Yi Tai Projects and Installations
Returning with five ambitious site‑responsive works, Yi Tai deepens Art Central’s commitment to scale, experimentation, and spatial intervention. Highlights include Alexis Wong’s Sunken Echoes (2026), presented by Yiwei Gallery, which stages a charged “shi‑field” of black rawhide mountains, translucent shells, and suspended quasi‑organic forms that attune visitors to shifting forces and flows. OrangeTerry’s monumental Found Faith (2026), presented by Square Street Gallery, and Silvester Mok’s performative laboratory The Digital Fossiliser (2026), presented by Touch Gallery, probe belief, preservation, and “accelerated fossilization” in the digital age. Textile‑based projects by Jeong‑A Bang (Gallery MAC) and Elnaz Javani (RARARES Gallery) extend Yi Tai’s global scope through layered meditations on displacement, memory, and cultural continuity.


MAXIM ZHESTKOV, Playscapes, 2026, digital sculpture, screen inside aluminum frame, 58 x 99 x 26 cm.
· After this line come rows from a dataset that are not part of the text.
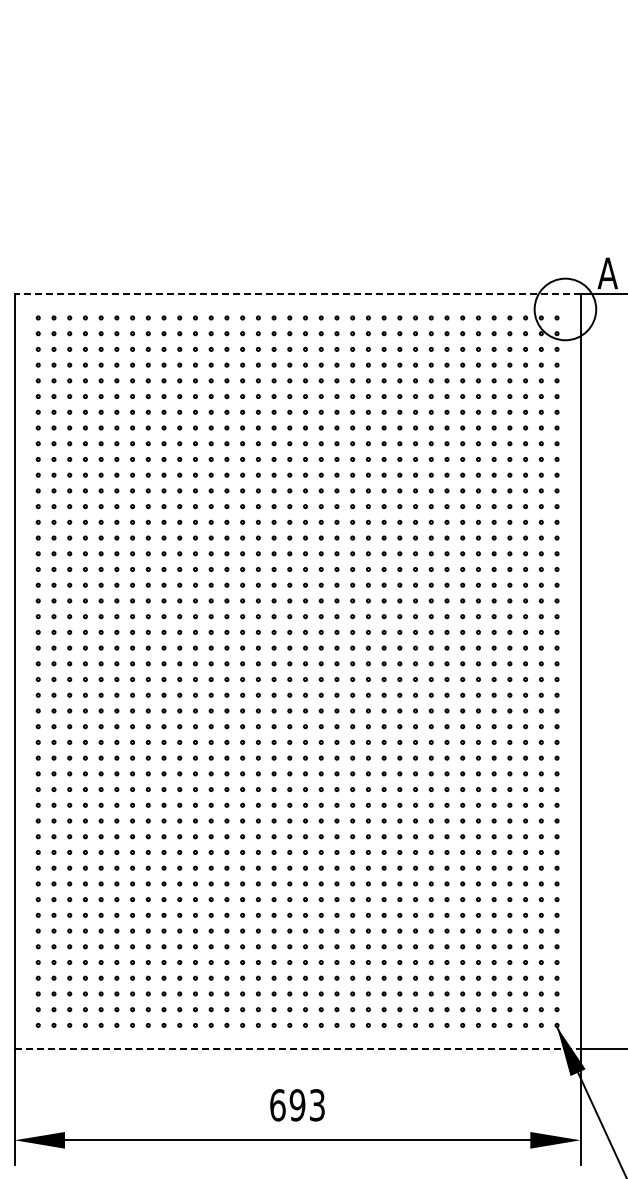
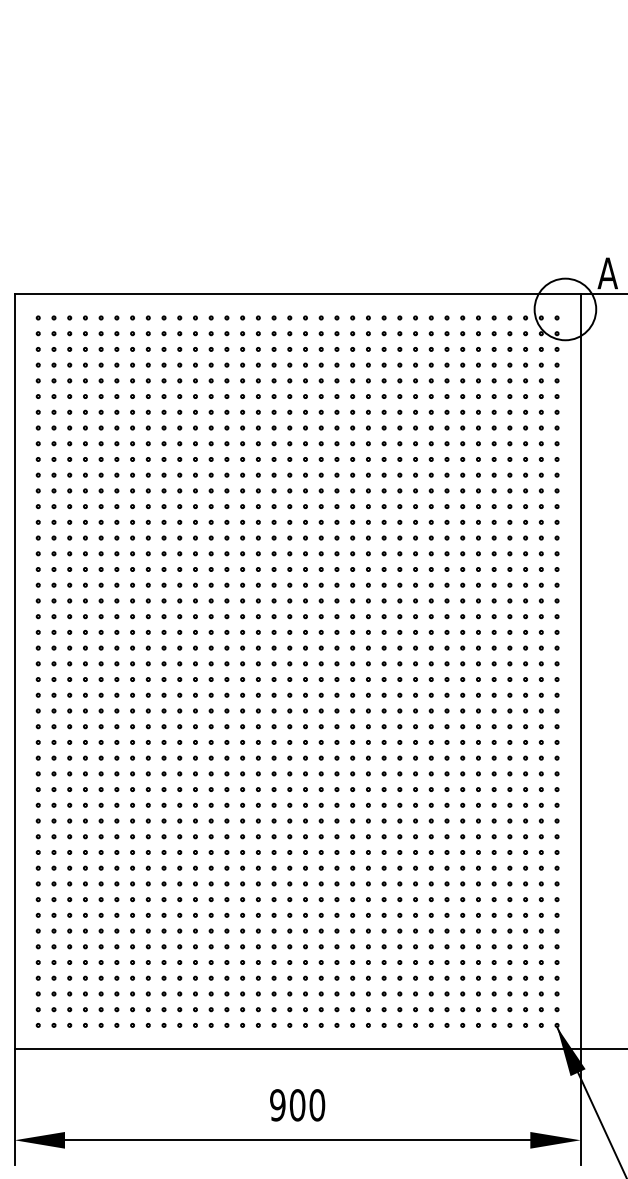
line at (297, 294): dashed -> solid
line at (297, 1048): dashed -> solid
text at (297, 1105): 693 -> 900
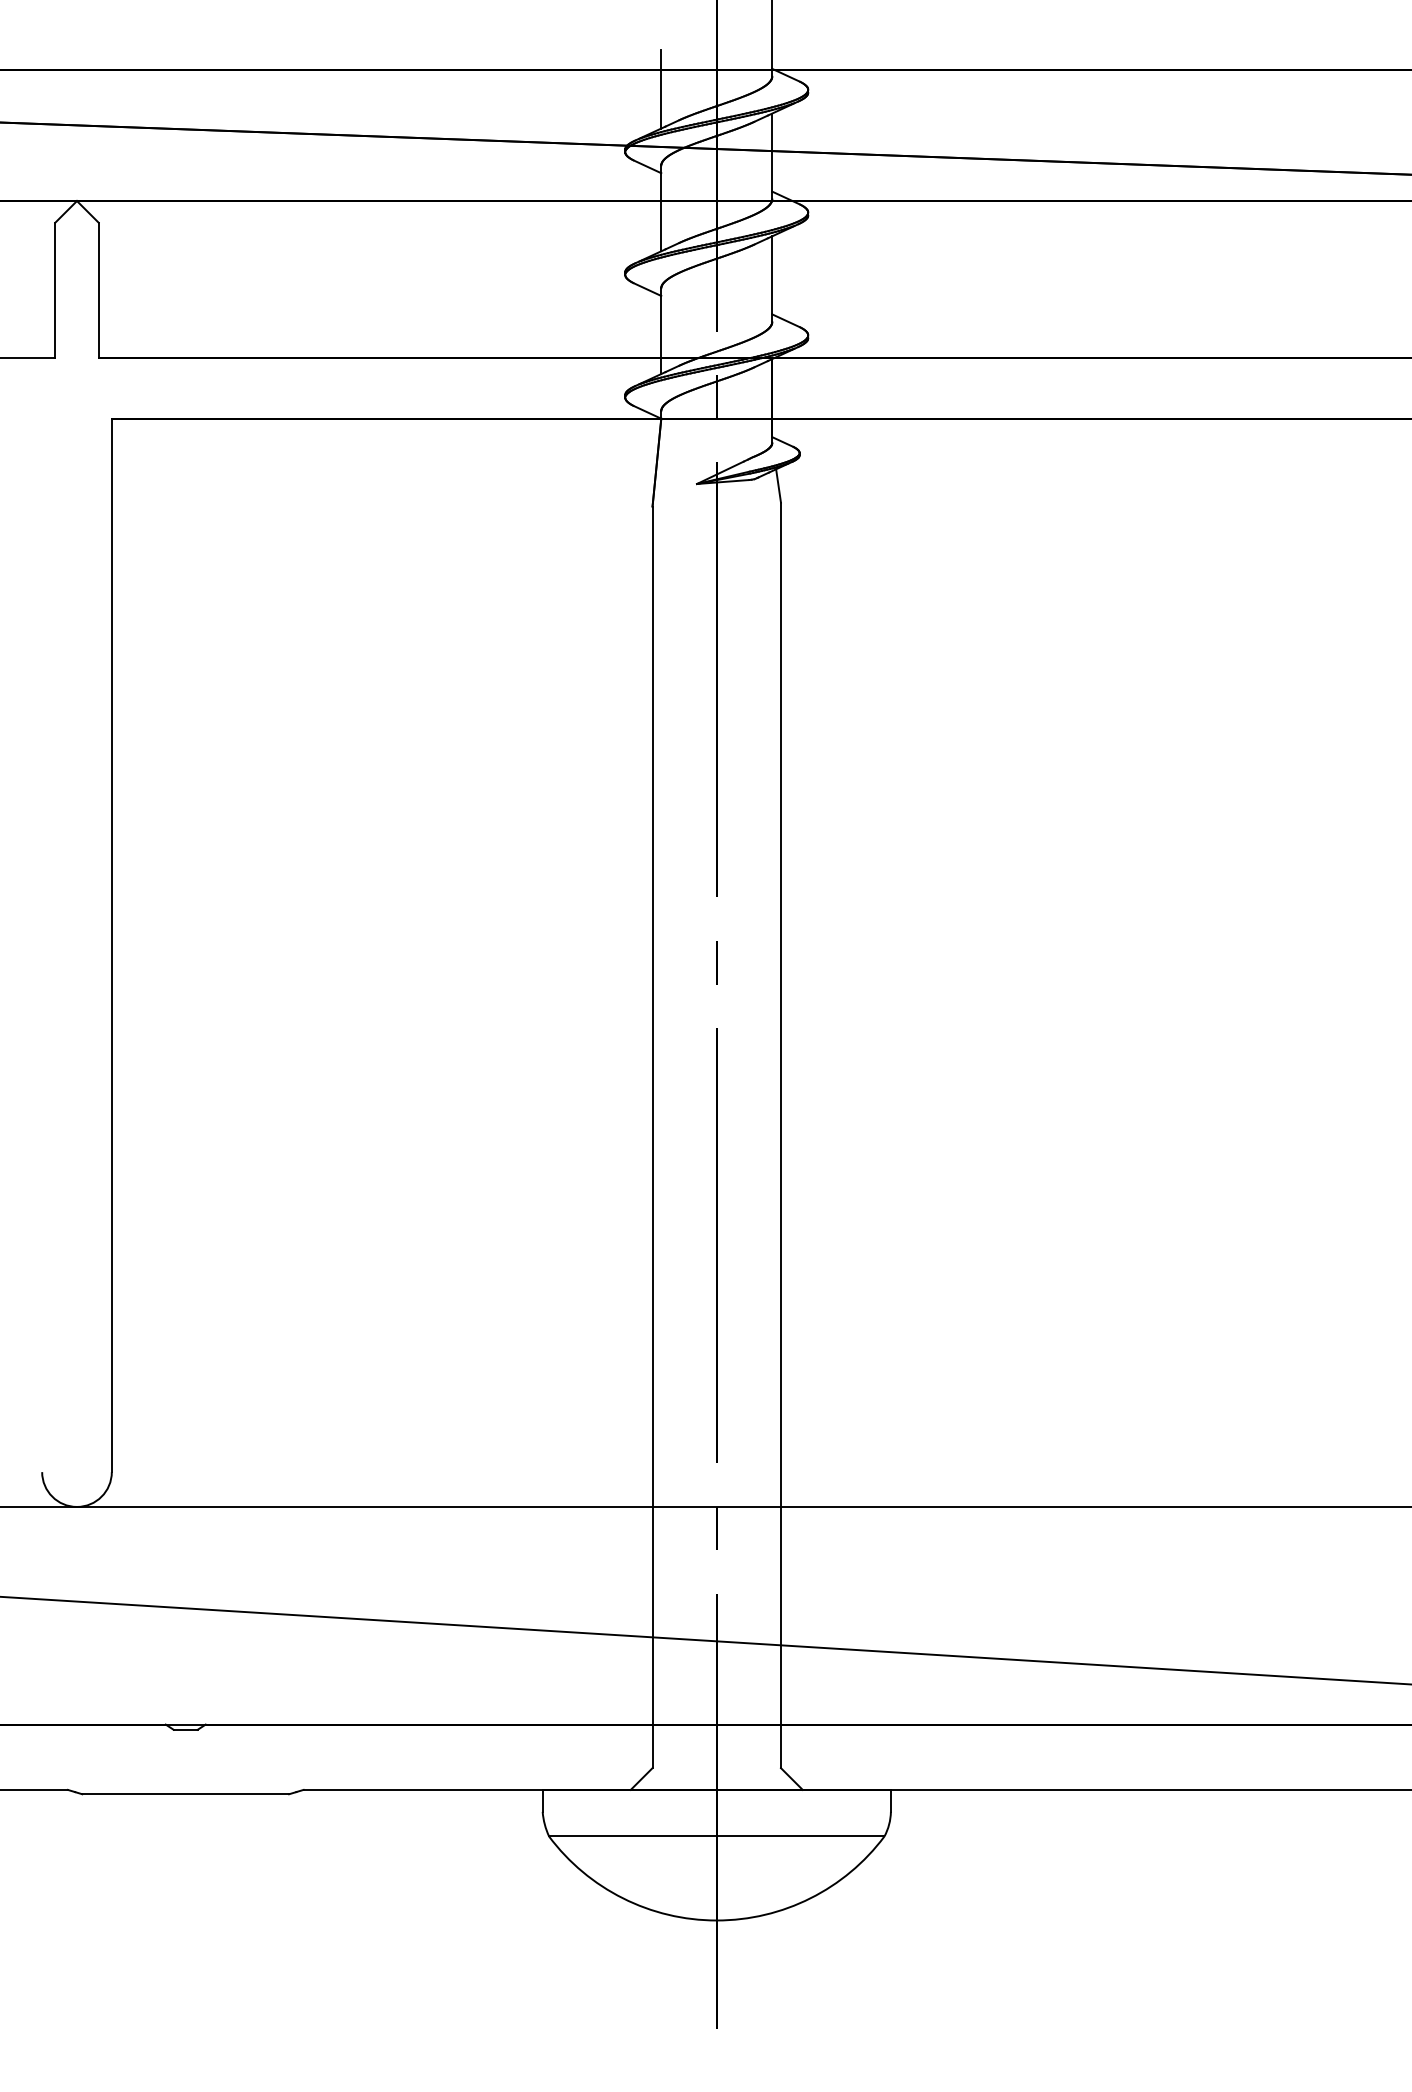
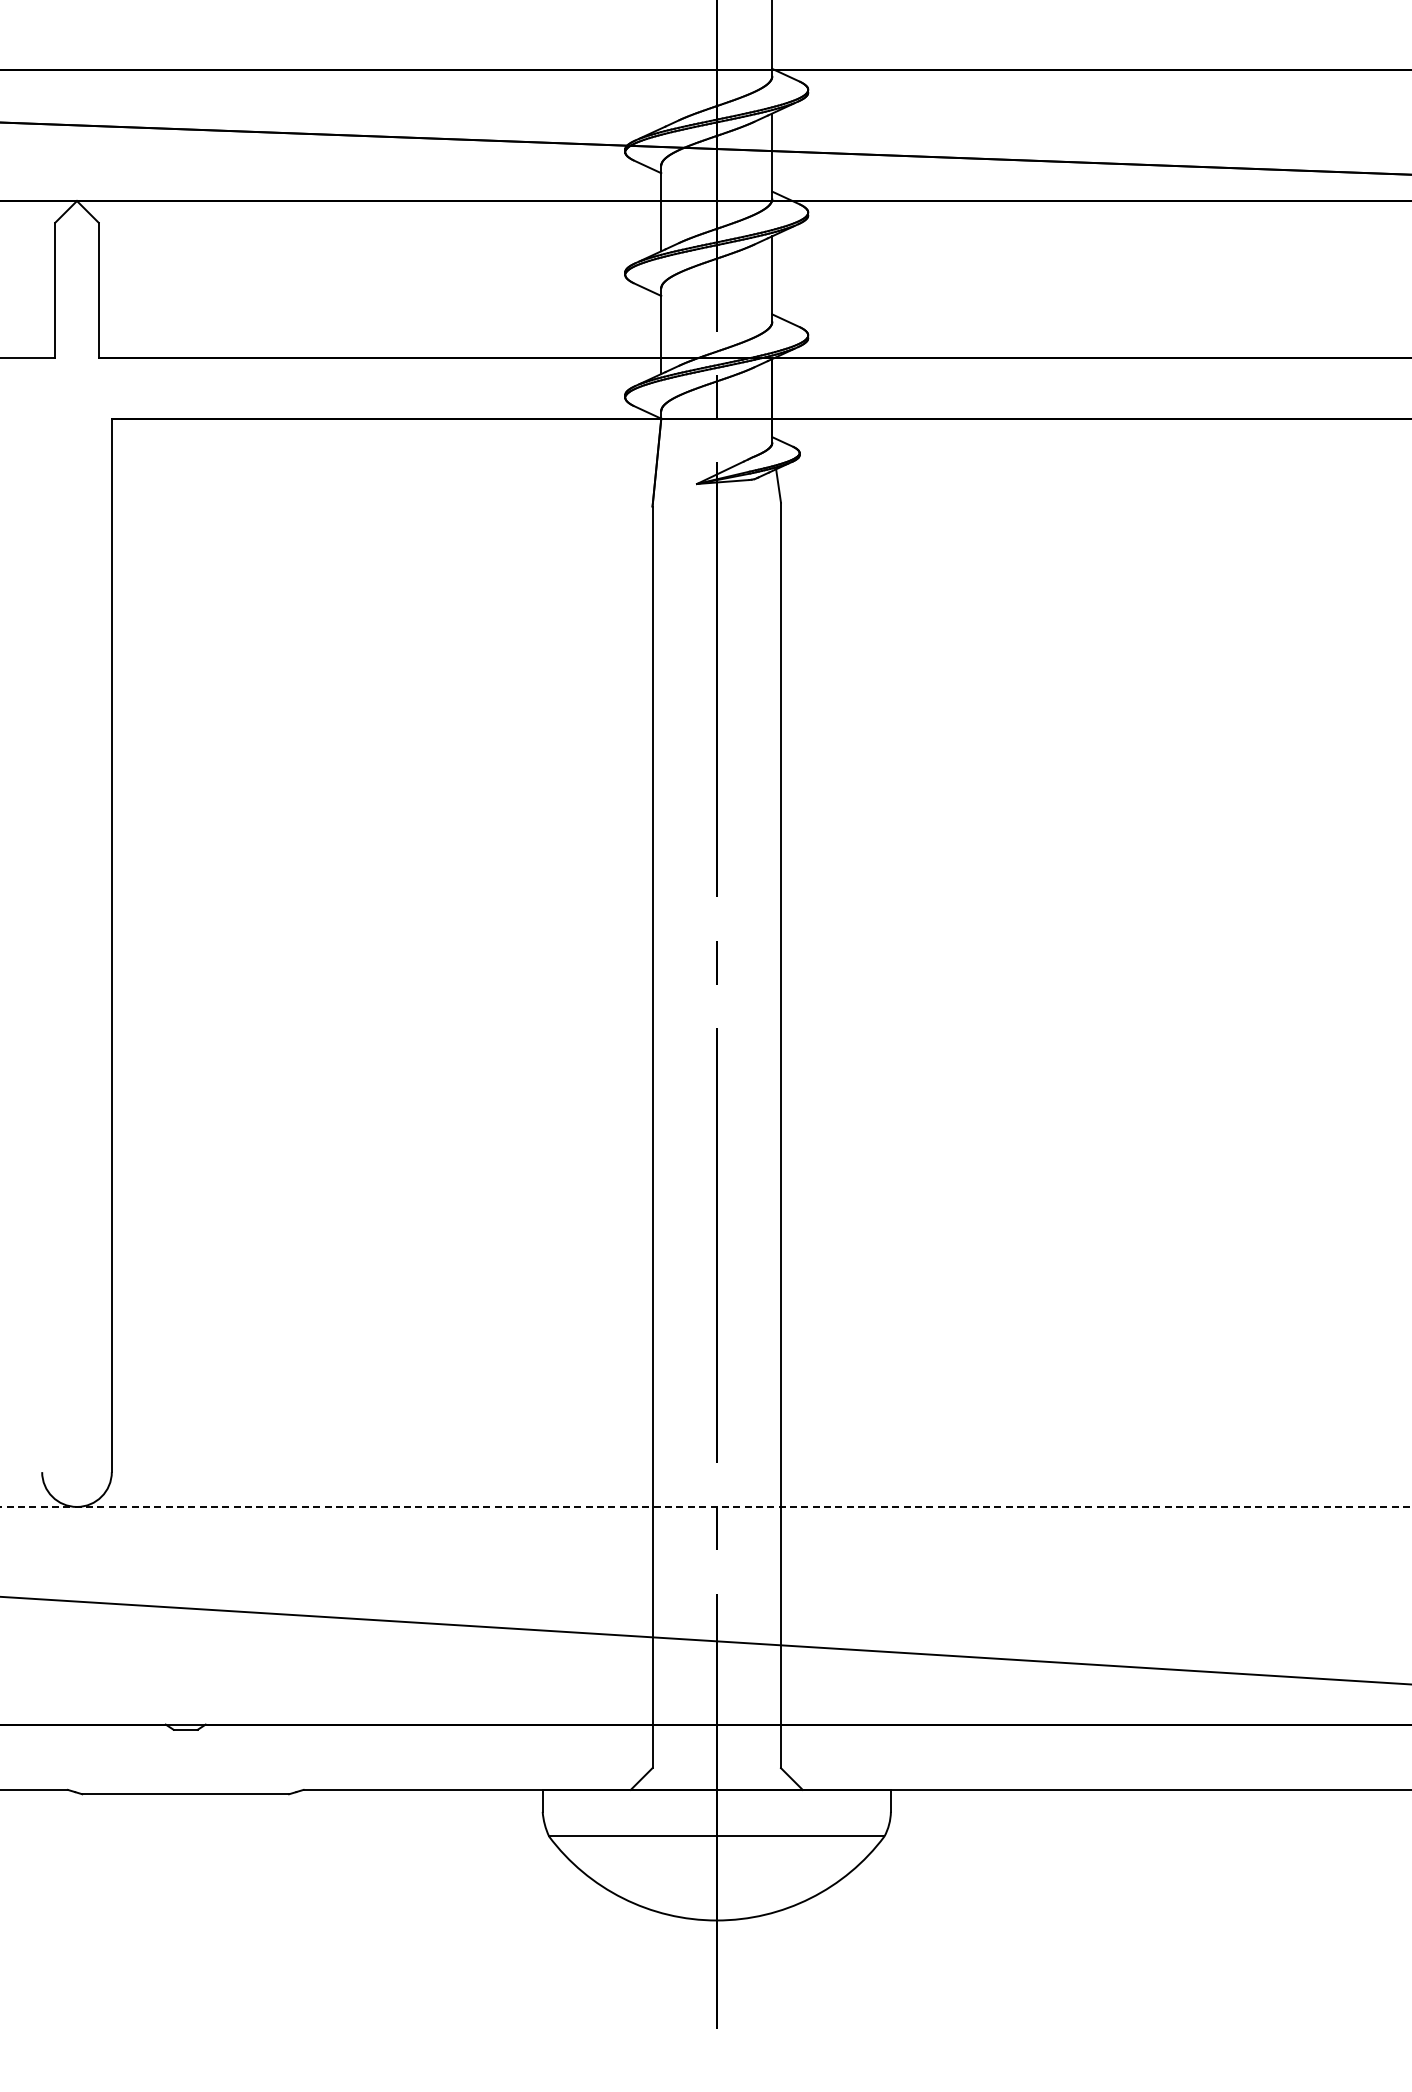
line at (661, 89): present -> none
line at (705, 1506): solid -> dashed
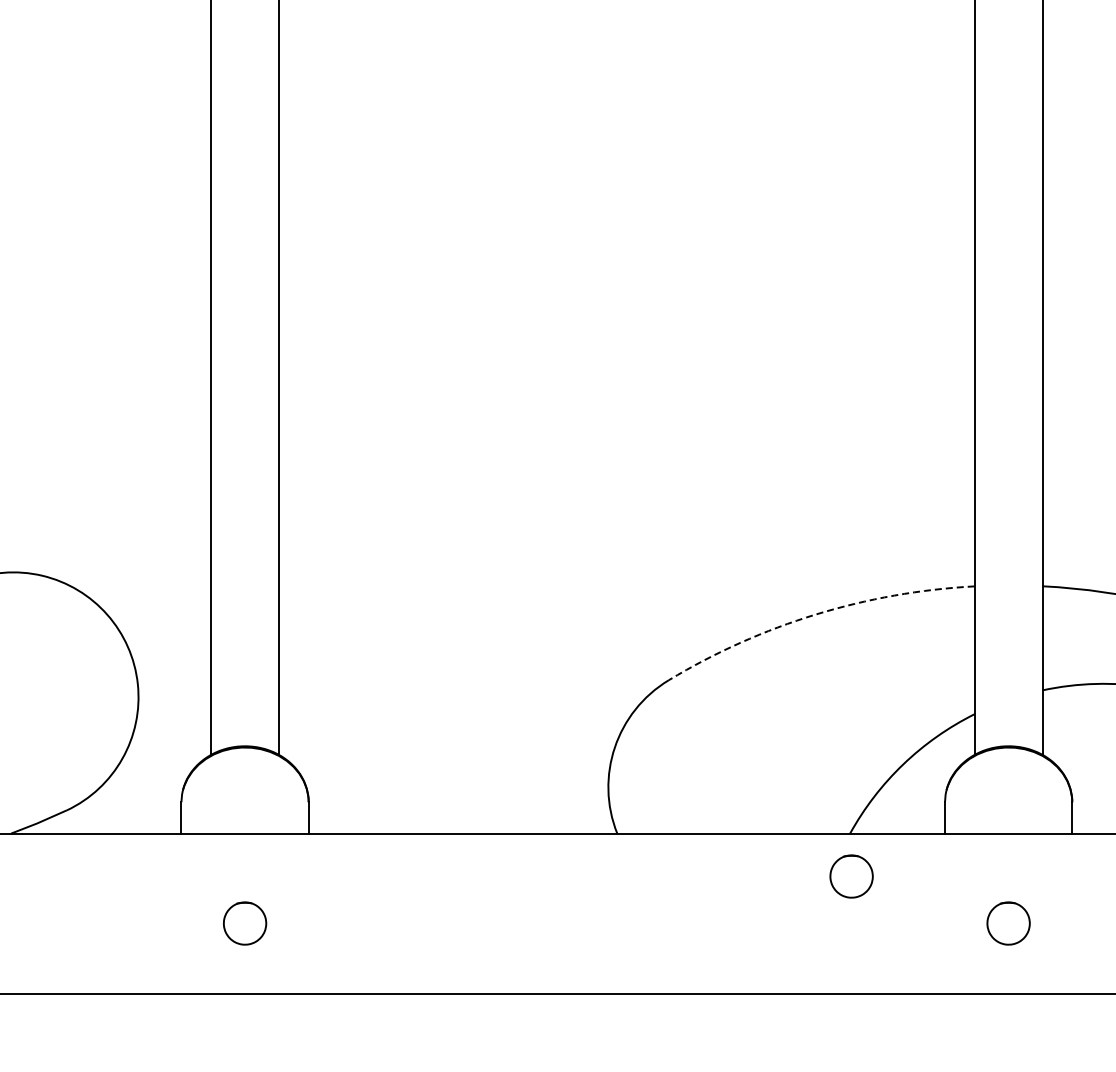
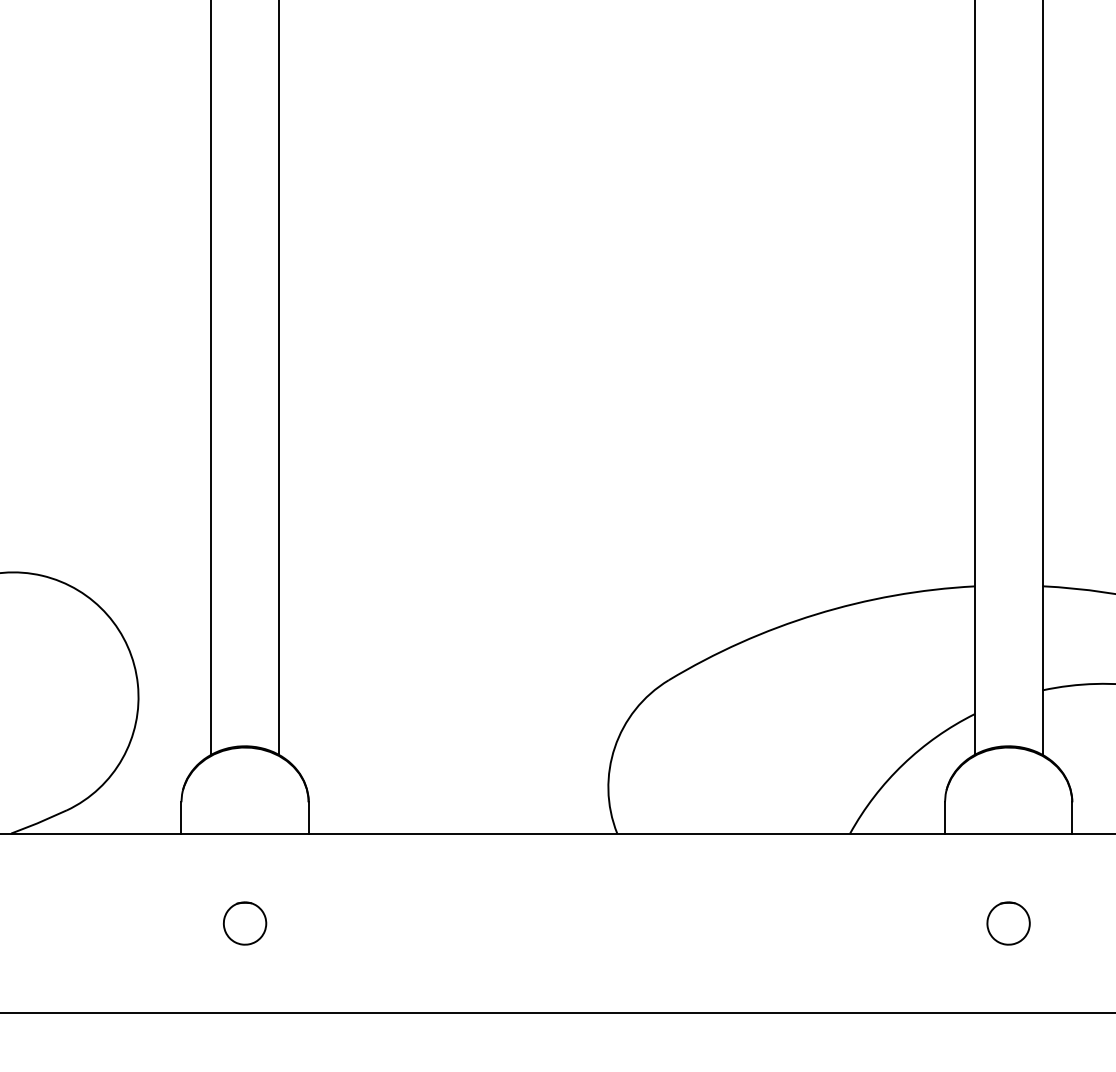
arc at (816, 614): dashed -> solid
part at (851, 876): present -> none
line at (557, 994) position: (557, 994) -> (557, 1013)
Copyright James Medcraft. Courtesy the artist and BOUNDED SPACE (left); and MINJEONG GUEM, The Breathing Eyes, 2022, sculpture with single-channel video on LED screen, 170 × 170 × 30 cm. Courtesy of the artist and Art SoHyang (right).
Neo and C3NTR4L+
The Neo sector remains a vital entry point for young galleries and those introducing new artists, presenting 10 curated booths, including newcomers BOUNDED SPACE (Beijing), Kimreeaa Gallery (Seoul), NoSugar Gallery (Wuhan), and Wolf & Nomad (Miami). Meanwhile, the debut of C3NTR4L+ underscores Art Central’s evolving dialogue with digital practice, spotlighting galleries integrating new media and data‑driven approaches into their programming. Among them, Art SoHyang features Korean artist Minjeong Guem, whose video installations intertwine sculptural materiality, landscape, and affective memory.